From my experience, authors tend to fall into one of two camps: those who are perpetually chasing new stories and those who are perpetually editing existing stories.
I'm one of those who is constantly being lured by new ideas. They pop into my head at any time, shouting "Look at me! Look at me!" and trying to persuade me to just write down a few scenes. I get ideas for fanfiction (I want to write a prequel about what happened in the Wolverine: Origin movie between the two brothers running away from home and showing up in the Civil War and an Agents of SHIELD/Avengers crossover where the Avengers learn Coulson is still alive and the secret why the TAHITI protocol worked for him), historical (I think it would be cool to write a prehistorical romance set in the transition from hunter-gatherer to agriculture, or one set in ancient Babylon, or a Bonnie and Clyde-esque one from the Depression), and dozens of other genres.
On the other side of the coin, I have some author friends who are eternal editors. The blank page intimidates the heck out of them but give them one full of text and they can spend weeks polishing it until it gleams like a diamond.
The challenge with that approach is that no story ever truly feels finished. Even New York Times Bestselling authors admit that they look back on their most popular books and wish they could have done things differently with them.
Successful authors have to find their personal balance between the two. You can't turn off the flow of creativity but can't get swept away in it either. And it's critical to polish and edit but not get bogged down in it.
For me (and other authors inclined to chase shiny new stories), there are a number of strategies that can keep us on task:
- keep a notebook or computer folder with ideas and inspirations so that they don't get forgotten
- set yourself a daily or weekly word count on your main work in progress, then any extra writing time can be used to explore new ideas and projects
- incorporate the new ideas into your work in progress (if they're suitable)
- focus on shorter fiction pieces which allow you to explore many different stories in the same time period as a long novel
On the flip side, for editors and polishers who want to bring the shiny to their work:
- set a daily or weekly word count on your work in progress before you go back to edit previous days
- set an editing schedule, with one pass for each type of editing (eg: description, deep point of view, pacing, etc.)
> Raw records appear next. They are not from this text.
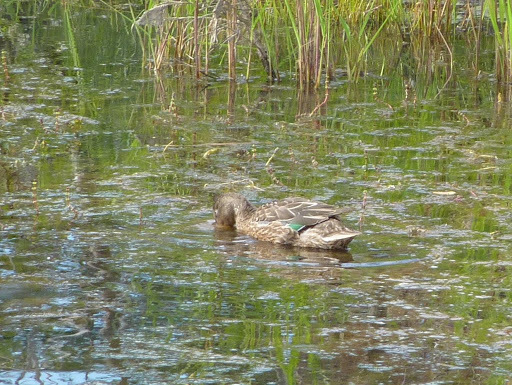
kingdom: Animalia
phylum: Chordata
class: Aves
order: Anseriformes
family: Anatidae
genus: Spatula
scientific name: Spatula clypeata
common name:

- insist on completing a certain portion of the manuscript before beginning editing
- make notes of any changes or edits you want to do so that you can go back and do them all in one pass
I have my computer folder full of files of notes and ideas, although I have to be careful because I find it's too easy to lose an afternoon, clicking open one file after another. A friend of mine, who is an eternal editor, forces herself to complete each manuscript to the 3/4 point before she allows herself to go back and edit any of the previous work. Both very different processes, but each of them works for us.